Well, Johnny He doesn’t want to be an effective Senator. He wants to be an effective Conservative President. I hope to God e has the opportunity!
Sununu is still alive?
Whatev. I didn’t care 30 years ago when he was relevant. I certainly don’t care now.
No, John, no he doesn't. I voted for him to stir up the moribund Senate, not pass legislation.
/johnny
These old GOP establishment hacks are simply pathetic and belong in Shady Acres retirement villages for RINO’s.
Sununu:
Are you just a fool or are you filled with evil?
Sununu is a dork.
Sununu can be good on talk shows from time to time, esposing the conservative point of view, but one should not forget that during the last big campaign, he was deep into the Mitt Romney camp.
sunumu is a pathetic, washed-up, crusty old rino.
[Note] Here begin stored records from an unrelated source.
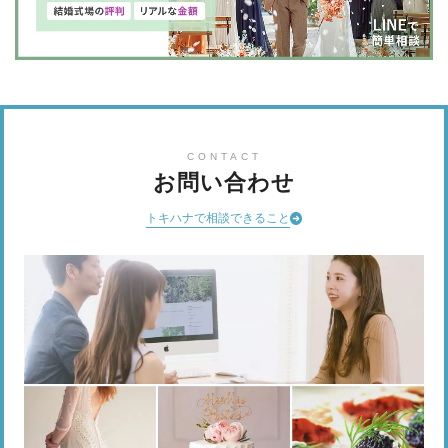
CONTACT
お問い合わせ
トキハナで相談できること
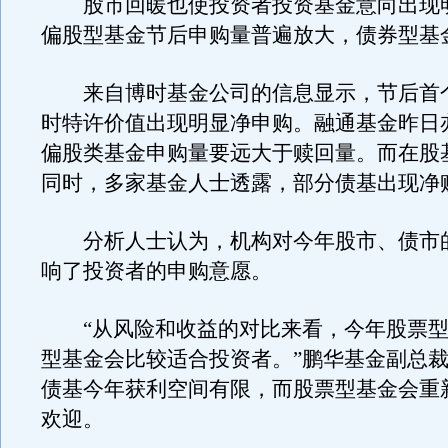
股市回暖也使投资者投资基金意向出现
偏股型基金节后申购量普遍放大，债券型基
来自博时基金公司的信息显示，节后首
时特许价值出现明显净申购。融通基金昨日
偏股类基金申购量要远大于赎回量。而在股
同时，多家基金人士透露，部分债基出现净
分析人士认为，机构对今年股市、债市
响了投资者的申购意愿。
“从风险和收益的对比来看，今年股票型
型基金会比较适合投资者。”鹏华基金副总
债基今年获利空间有限，而股票型基金会重
欢迎。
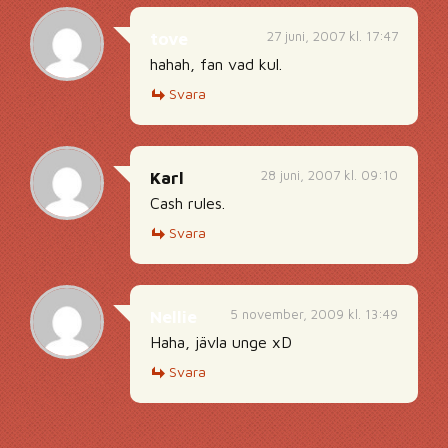
27 juni, 2007 kl. 17:47
tove
hahah, fan vad kul.
Svara
28 juni, 2007 kl. 09:10
Karl
Cash rules.
Svara
5 november, 2009 kl. 13:49
Nellie
Haha, jävla unge xD
Svara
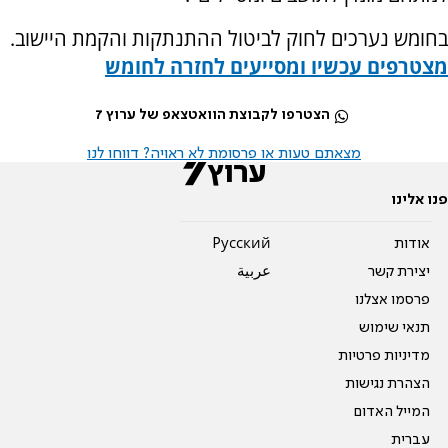
בחומש נערכים לחוק לביטול ההתנתקות והקמת היישוב.
מצטרפים עכשיו ומסייעים לחזרה לחומש
הצטרפו לקבוצת הוואטצאפ של ערוץ 7
מצאתם טעות או פרסומת לא ראויה? דווחו לנו
פנו אלינו
אודות
Pусский
יצירת קשר
عربية
פרסמו אצלנו
תנאי שימוש
מדיניות פרטיות
הצהרת נגישות
המייל האדום
עברית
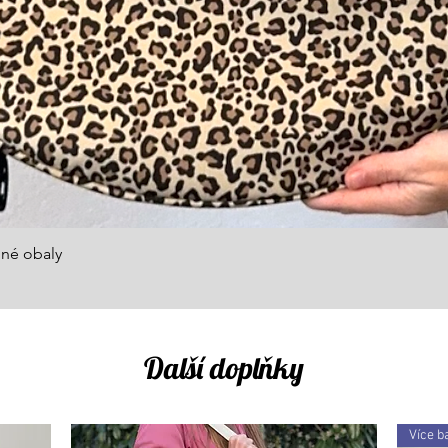
Rychlý náhled
né obaly
Další doplňky
Více b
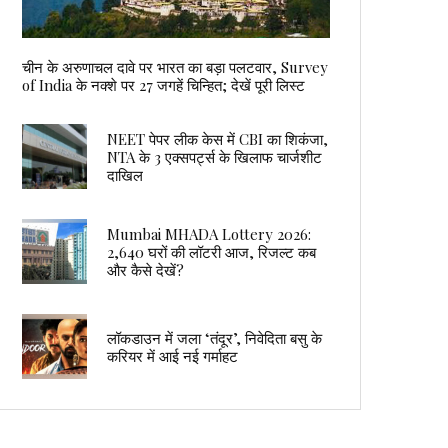
चीन के अरुणाचल दावे पर भारत का बड़ा पलटवार, Survey
of India के नक्शे पर 27 जगहें चिन्हित; देखें पूरी लिस्ट
NEET पेपर लीक केस में CBI का शिकंजा,
NTA के 3 एक्सपर्ट्स के खिलाफ चार्जशीट
दाखिल
Mumbai MHADA Lottery 2026:
2,640 घरों की लॉटरी आज, रिजल्ट कब
और कैसे देखें?
लॉकडाउन में जला ‘तंदूर’, निवेदिता बसु के
करियर में आई नई गर्माहट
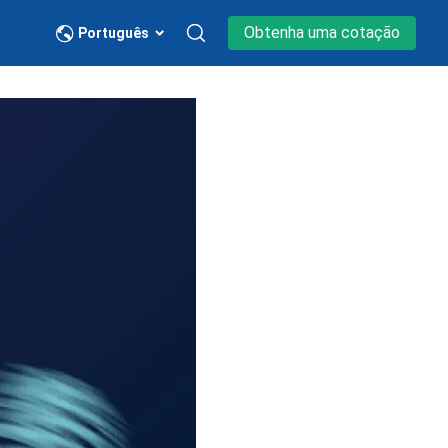
Obtenha uma cotação
Português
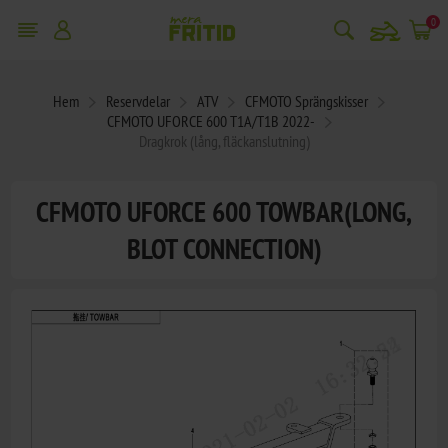
snowmobile
0
Hem
Reservdelar
ATV
CFMOTO Sprängskisser
CFMOTO UFORCE 600 T1A/T1B 2022-
Dragkrok (lång, fläckanslutning)
CFMOTO UFORCE 600 TOWBAR(LONG,
BLOT CONNECTION)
Who cares what he “says”? It was probably written since he slobbers when he speaks. Really...why don’t these old losers fade away? Have a Merry Christmas!
Yep, the ‘RATS, the RINOs, the mainstream media ... ... and the Bushes... ... will always tell you who they fear.
TED CRUZ, 2016
Let’s UNITE behind Ted early and defeat the standard “split the conservative vote” tactics.
Cruz has his eyes on the highest office in the land, not some one-out-of-a-hundred senate seat.
I’m hopping over to his PAC to give him $50 that I don’t have.
He’s setting things up in Red Hampshire for the GOP-e.
I’m cruzin with cruz!
Shut up and go away John and let those of us who care about the country do our job
precisely.
imagine that, an insider establish puke RINO saying that Ted Cruz is irrelevant. obviously the establishment pukes have serious doubts about maintaining their own political strength as it clearly dwindles outside of DC.